• Your goal
Scan the data below and copy each line where "format" occurs.

Segment Start: Records to use

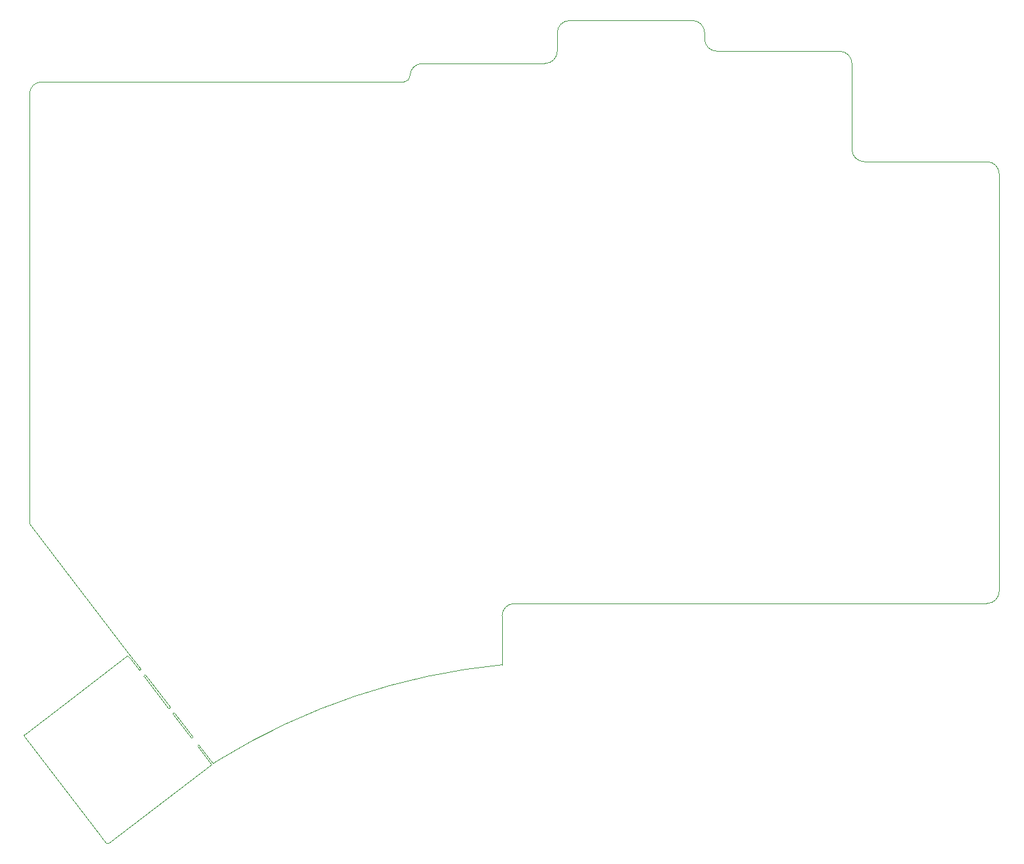
<source format=gbr>
%TF.GenerationSoftware,KiCad,Pcbnew,(5.1.7)-1*%
%TF.CreationDate,2021-07-11T12:46:22+05:30*%
%TF.ProjectId,Pankh,50616e6b-682e-46b6-9963-61645f706362,rev?*%
%TF.SameCoordinates,Original*%
%TF.FileFunction,Profile,NP*%
%FSLAX46Y46*%
G04 Gerber Fmt 4.6, Leading zero omitted, Abs format (unit mm)*
G04 Created by KiCad (PCBNEW (5.1.7)-1) date 2021-07-11 12:46:22*
%MOMM*%
%LPD*%
G01*
G04 APERTURE LIST*
%TA.AperFunction,Profile*%
%ADD10C,0.050000*%
%TD*%
G04 APERTURE END LIST*
D10*
X108759316Y-131176685D02*
X105589496Y-127045694D01*
X90580000Y-107470000D02*
X94921015Y-113111751D01*
X90581222Y-51900148D02*
X90580000Y-107470000D01*
X103397568Y-124179266D02*
X94921015Y-113111751D01*
X151698724Y-125713898D02*
X151699972Y-119368898D01*
X114393288Y-138449266D02*
X114325831Y-138431110D01*
X103397568Y-124179266D02*
X104970995Y-126239647D01*
X100468406Y-148744124D02*
X99927220Y-148038834D01*
X100824545Y-148791011D02*
G75*
G02*
X100468406Y-148744124I-154626J201513D01*
G01*
X114124319Y-138585735D02*
X100824545Y-148791011D01*
X99695279Y-147736566D02*
X99927220Y-148038834D01*
X89953880Y-135041325D02*
X99695279Y-147736566D01*
X89953880Y-135041327D02*
G75*
G02*
X90000765Y-134685188I201512J154627D01*
G01*
X95038560Y-130819554D02*
X90000765Y-134685188D01*
X103455167Y-124681423D02*
X103687105Y-124983692D01*
X102897518Y-124789162D02*
X103099030Y-124634538D01*
X103099030Y-124634536D02*
G75*
G02*
X103455167Y-124681423I154625J-201512D01*
G01*
X95038560Y-130819554D02*
X102897518Y-124789162D01*
X104769483Y-126394273D02*
X103687105Y-124983692D01*
X104970995Y-126239647D02*
G75*
G02*
X104769483Y-126394273I-100756J-77313D01*
G01*
X105387986Y-127200318D02*
G75*
G02*
X105589496Y-127045694I100755J77312D01*
G01*
X108557804Y-131331311D02*
X105387984Y-127200320D01*
X112346128Y-136268349D02*
X114124319Y-138585735D01*
X109377818Y-131982734D02*
X111697199Y-135005410D01*
X109176307Y-132137359D02*
X111495688Y-135160034D01*
X108759316Y-131176685D02*
G75*
G02*
X108557804Y-131331311I-100756J-77313D01*
G01*
X109176308Y-132137356D02*
G75*
G02*
X109377818Y-131982734I100755J77311D01*
G01*
X111697198Y-135005412D02*
G75*
G02*
X111495688Y-135160034I-100755J-77311D01*
G01*
X112346126Y-136268350D02*
G75*
G02*
X112547640Y-136113722I100757J77314D01*
G01*
X114325831Y-138431110D02*
X112547640Y-136113722D01*
X114393288Y-138449266D02*
G75*
G02*
X115190275Y-137953220I45555435J-72304631D01*
G01*
X115190274Y-137953220D02*
G75*
G02*
X151698724Y-125713898I44678450J-72700679D01*
G01*
X90581222Y-51900148D02*
G75*
G02*
X92168723Y-50312649I1587500J-1D01*
G01*
X138999972Y-50312647D02*
X92168723Y-50312649D01*
X139793721Y-49518900D02*
G75*
G02*
X138999972Y-50312647I-793748J1D01*
G01*
X196943723Y-47931399D02*
X196943723Y-59043899D01*
X179481223Y-46343898D02*
X195356223Y-46343897D01*
X177893723Y-43962646D02*
X177893723Y-44756397D01*
X160431223Y-42375146D02*
X176306224Y-42375148D01*
X158843722Y-43962649D02*
X158843723Y-46343897D01*
X141381222Y-47931398D02*
X157256223Y-47931397D01*
X139793724Y-49518898D02*
G75*
G02*
X141381222Y-47931398I1587499J1D01*
G01*
X158843723Y-46343899D02*
G75*
G02*
X157256223Y-47931397I-1587499J1D01*
G01*
X158843722Y-43962649D02*
G75*
G02*
X160431223Y-42375146I1587502J1D01*
G01*
X176306223Y-42375150D02*
G75*
G02*
X177893723Y-43962646I2J-1587498D01*
G01*
X179481221Y-46343897D02*
G75*
G02*
X177893723Y-44756397I1J1587499D01*
G01*
X195356223Y-46343899D02*
G75*
G02*
X196943723Y-47931399I0J-1587500D01*
G01*
X198531222Y-60631396D02*
G75*
G02*
X196943723Y-59043899I-1J1587498D01*
G01*
X198531224Y-60631398D02*
X214406222Y-60631397D01*
X215993724Y-62218898D02*
X215993724Y-116193898D01*
X214406221Y-60631397D02*
G75*
G02*
X215993724Y-62218898I1J-1587502D01*
G01*
X215993725Y-116193896D02*
G75*
G02*
X214406223Y-117781398I-1587502J0D01*
G01*
X151699973Y-119368897D02*
G75*
G02*
X153287473Y-117781397I1587500J0D01*
G01*
X214406223Y-117781398D02*
X153287473Y-117781397D01*
M02*

</source>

Segment End: Records to use

• Result
<source format=gbr>
G04 Gerber Fmt 4.6, Leading zero omitted, Abs format (unit mm)*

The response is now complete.